Exercise prompt:
Switch "series" to "data set" in the listing, from the line with "Which series changed" up to and including the line with "Which series reaches". Reproduce only those lines, otherwise unchanged, and omit the pictures.

Working data:
○ ○ ○ ○ ○ ○ ○

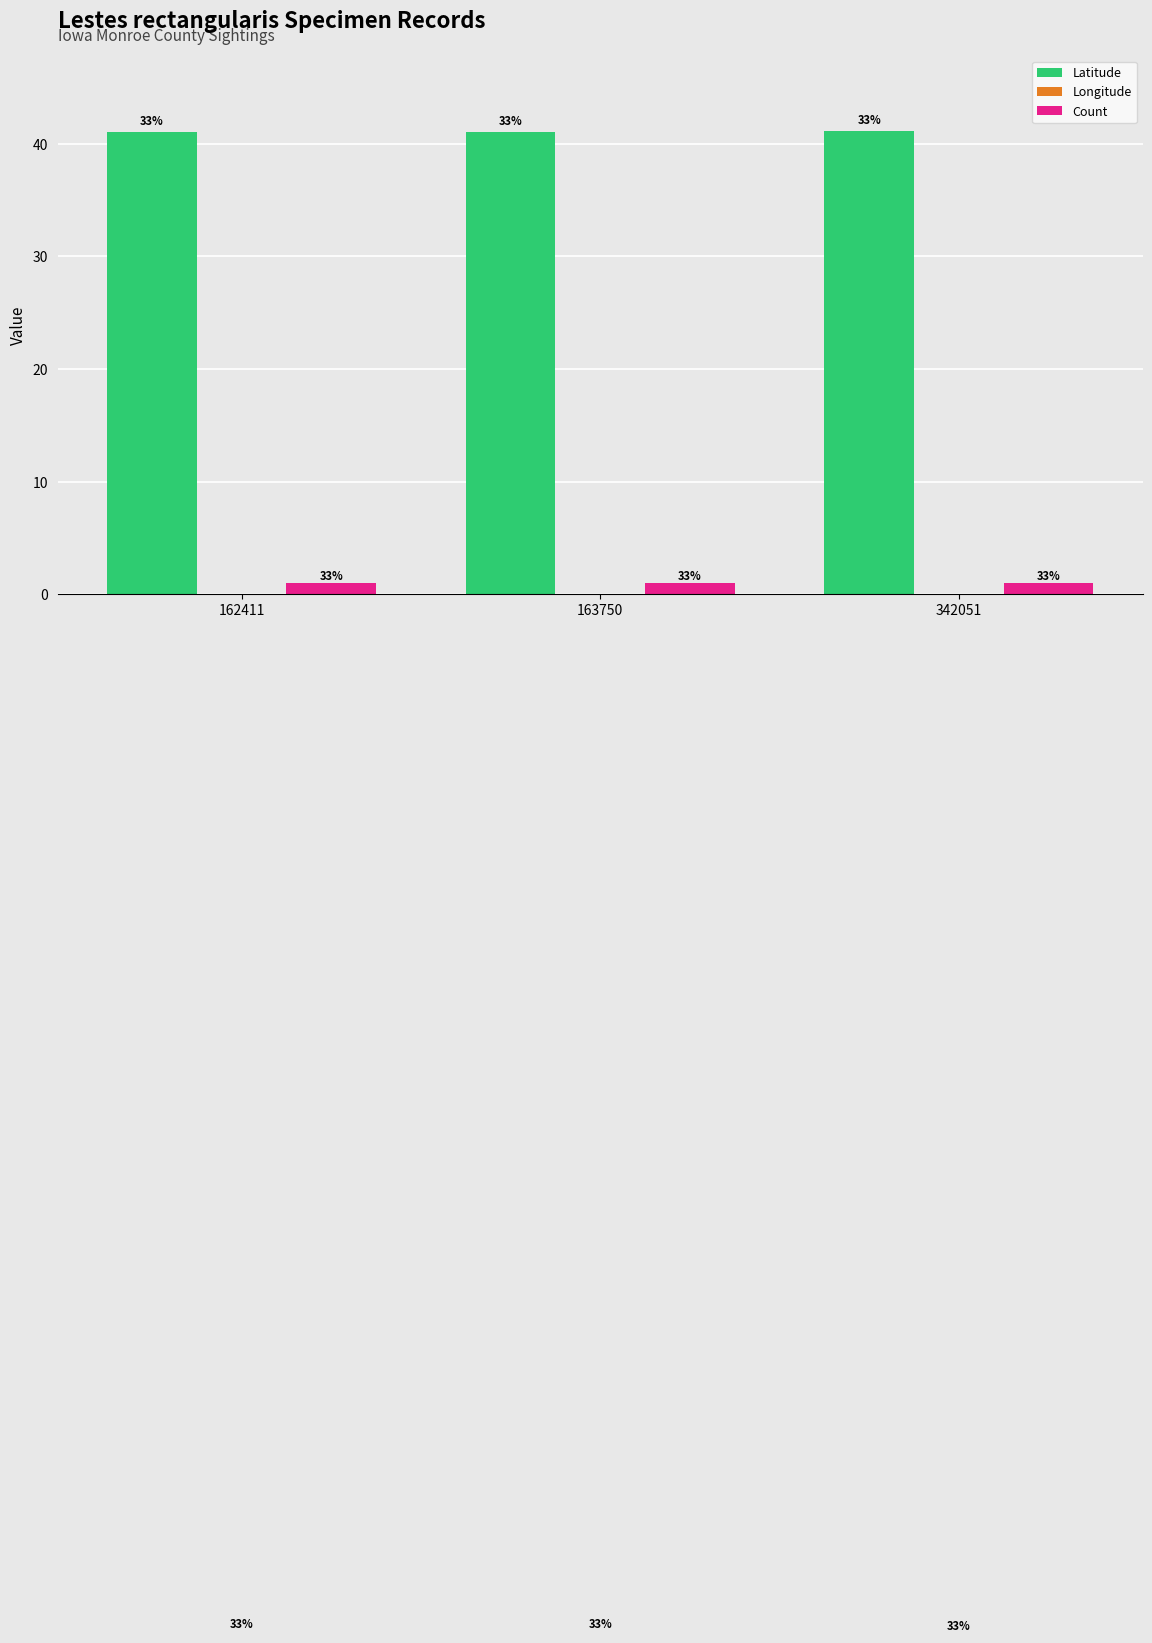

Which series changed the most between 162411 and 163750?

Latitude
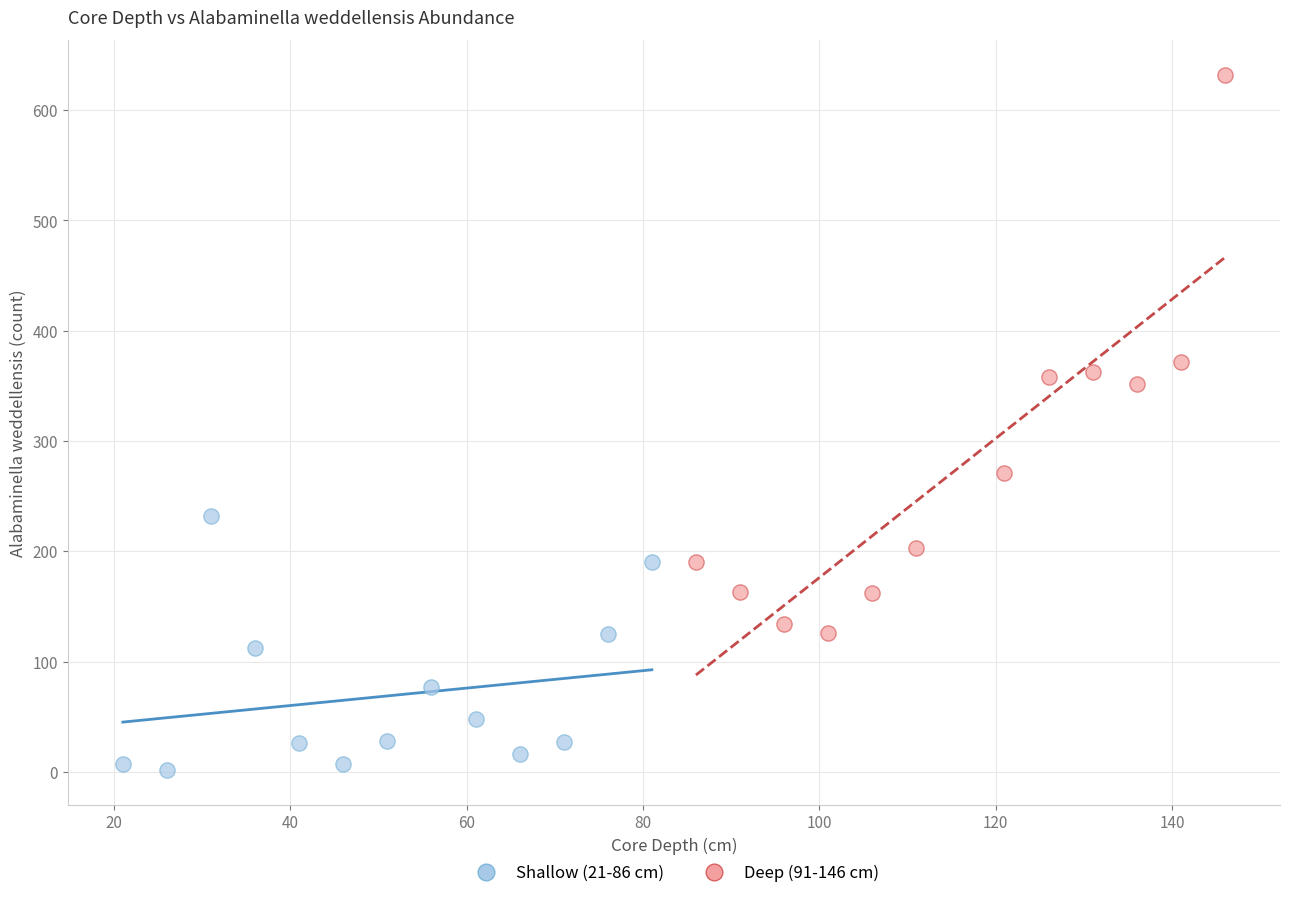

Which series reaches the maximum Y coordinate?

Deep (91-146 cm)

○ ○ ○ ○ ○ ○ ○

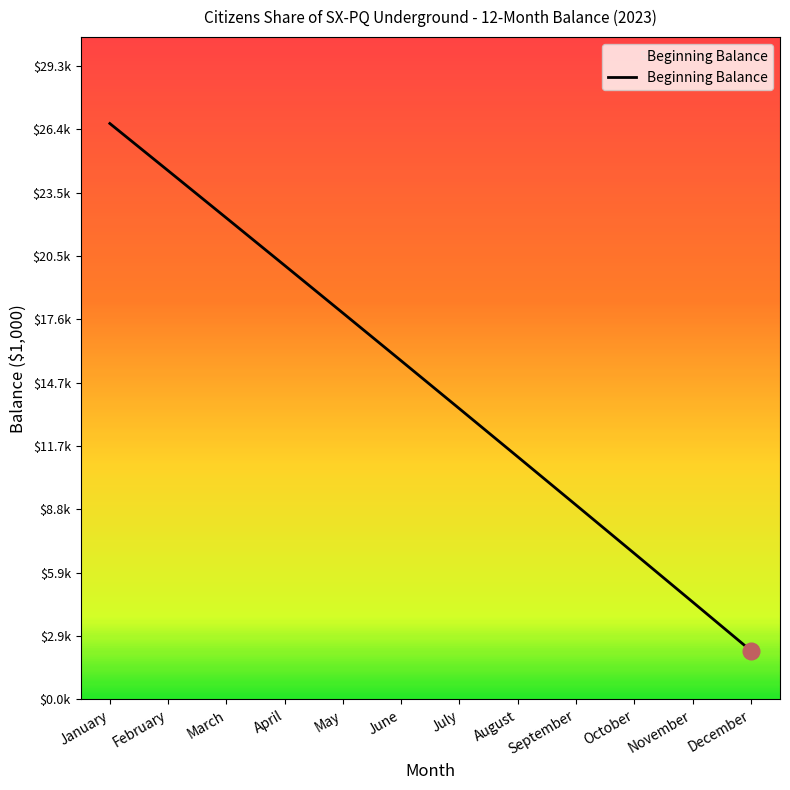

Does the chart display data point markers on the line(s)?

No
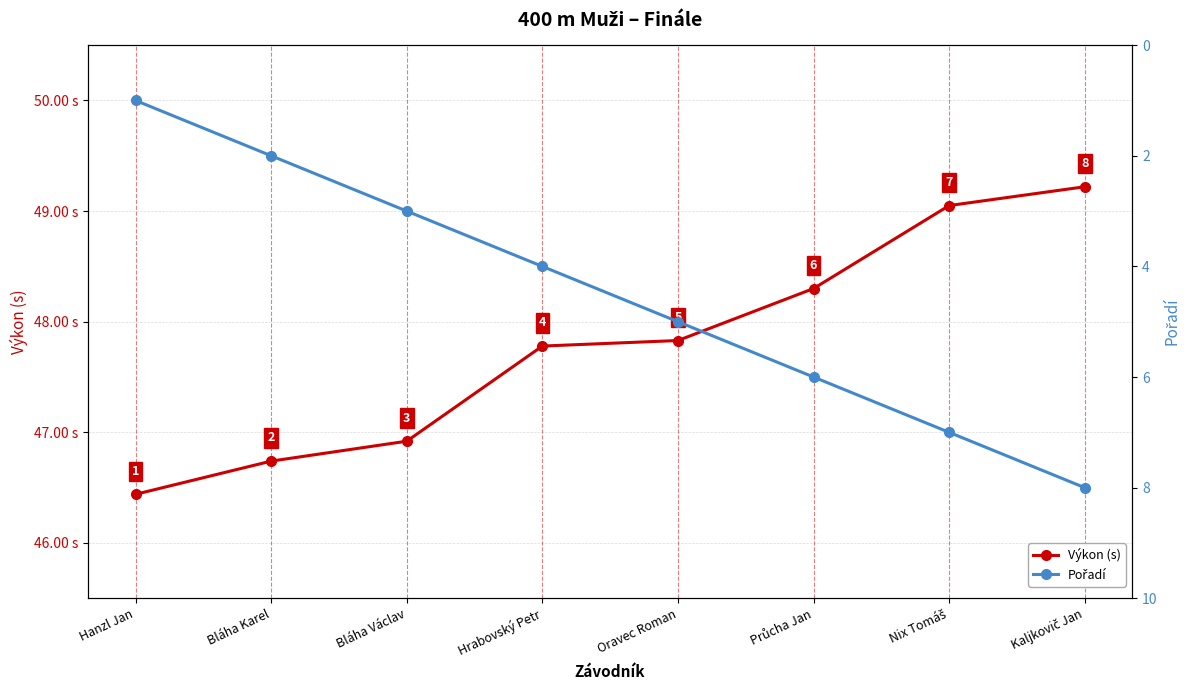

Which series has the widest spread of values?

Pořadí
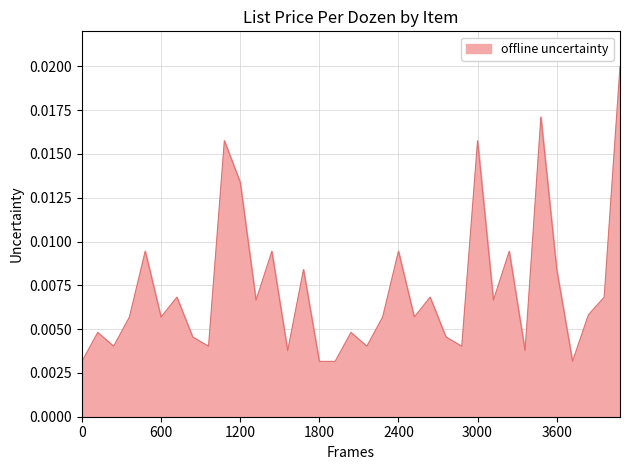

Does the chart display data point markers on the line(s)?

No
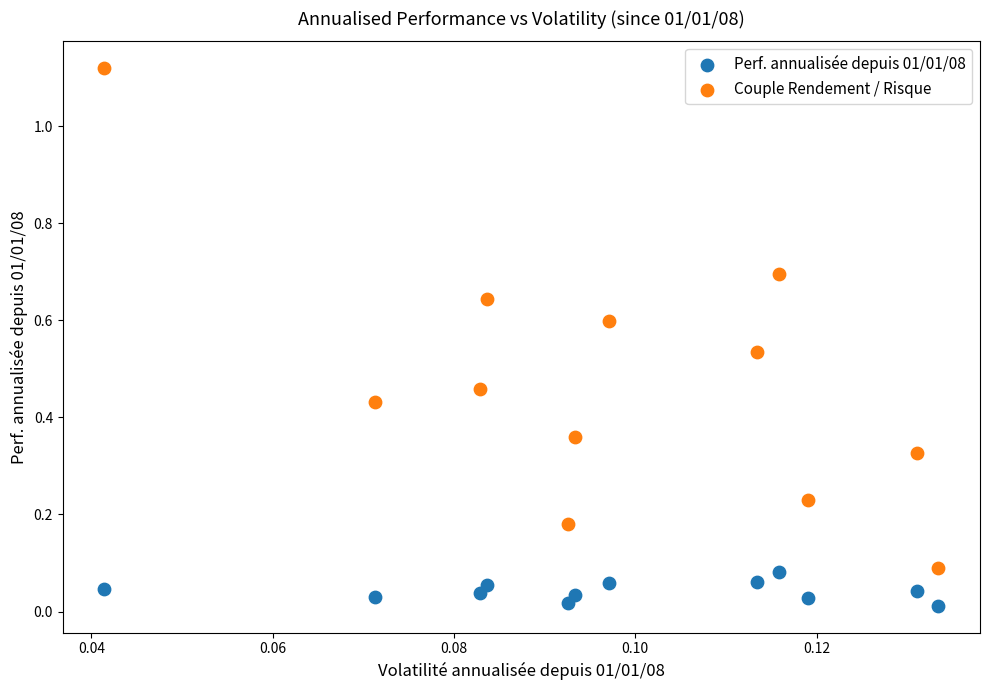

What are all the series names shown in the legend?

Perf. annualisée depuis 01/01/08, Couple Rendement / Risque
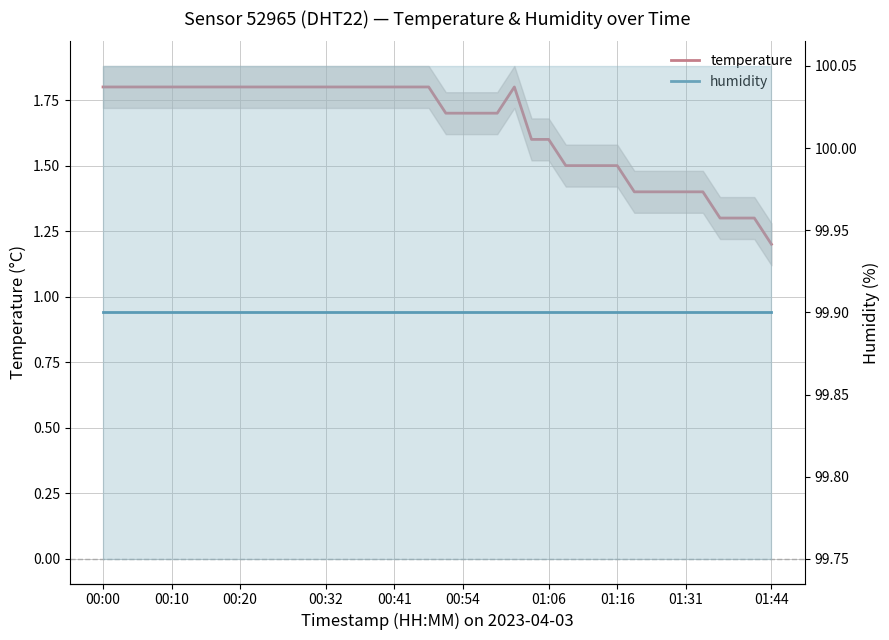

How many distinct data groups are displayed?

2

○ ○ ○ ○ ○ ○ ○

Result of the task:
Which data set changed the most between 162411 and 163750?

Latitude

Which data set reaches the maximum Y coordinate?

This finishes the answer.